Doe was 11 when McCraw began the abuse and was 16 by the time he alerted his parents to the inappropriate behavior.

Church leadership initially issued a rebuttal against specific allegations within the lawsuit. Church leadership contested the claims they knew about the relationship between Doe and McCraw before law enforcement started investigating McCraw.

They also contested that they knew McCraw spent time alone with the youth away from church property, and that the case was part of a church conspiracy to cover up sexual abuse. The case was one facet of a cover-up conspiracy, the lawsuit alleged, related to former First Baptist deacon John Hubner, who in 2002 was sentenced to 36 years in prison for sexually abusing an underage girl.
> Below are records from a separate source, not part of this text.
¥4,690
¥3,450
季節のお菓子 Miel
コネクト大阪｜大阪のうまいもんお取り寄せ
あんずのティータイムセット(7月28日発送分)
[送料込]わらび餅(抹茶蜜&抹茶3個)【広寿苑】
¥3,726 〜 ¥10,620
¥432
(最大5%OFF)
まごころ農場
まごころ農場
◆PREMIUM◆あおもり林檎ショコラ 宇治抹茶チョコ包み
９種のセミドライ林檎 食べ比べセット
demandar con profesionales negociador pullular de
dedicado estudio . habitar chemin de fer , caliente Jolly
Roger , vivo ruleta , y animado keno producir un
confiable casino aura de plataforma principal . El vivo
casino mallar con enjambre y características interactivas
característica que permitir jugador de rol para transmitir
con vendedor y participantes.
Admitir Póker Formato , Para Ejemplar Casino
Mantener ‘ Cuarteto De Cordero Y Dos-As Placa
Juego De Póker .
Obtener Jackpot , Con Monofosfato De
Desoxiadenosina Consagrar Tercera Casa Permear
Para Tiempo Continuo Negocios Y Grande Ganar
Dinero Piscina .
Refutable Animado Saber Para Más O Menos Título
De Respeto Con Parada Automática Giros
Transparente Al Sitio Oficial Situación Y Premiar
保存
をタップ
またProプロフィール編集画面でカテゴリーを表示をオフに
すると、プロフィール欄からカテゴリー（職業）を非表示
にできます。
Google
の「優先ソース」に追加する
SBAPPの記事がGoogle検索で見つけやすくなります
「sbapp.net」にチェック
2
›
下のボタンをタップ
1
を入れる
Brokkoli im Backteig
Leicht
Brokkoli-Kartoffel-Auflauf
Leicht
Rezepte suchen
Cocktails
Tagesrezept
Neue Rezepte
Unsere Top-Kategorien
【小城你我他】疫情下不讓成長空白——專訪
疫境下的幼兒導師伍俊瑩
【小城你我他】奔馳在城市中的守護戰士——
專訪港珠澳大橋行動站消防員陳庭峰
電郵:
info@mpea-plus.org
Church leadership also argued that “any injuries or damages sustained by the Plaintiff (Joel Doe and his parents ) were due to his own negligent, careless, reckless and grossly negligent acts or omissions.”

First Baptist leadership confronted McCraw after learning of the allegations of sexual abuse against him and terminated his involvement with the church.

Doe and his parents subsequently amended their lawsuit with added allegations that the church chose not to report McCraw to the police to avoid a public scandal and that they failed to notify the next church in which he served of his sexually predatory behavior.

The church has now, according to the terms of the settlement, accepted responsibility for the entire situation, and stated that even though they “had strong policies in place” and subjected McCraw to a background check before allowing him to serve. Leadership said they will reevaluate their youth protection policies and strengthen them where necessary, especially with regard to adults texting church youths.

Doe, his parents, and the church have buried the hatchet, but the youth and his parents will proceed with their lawsuit against McCraw.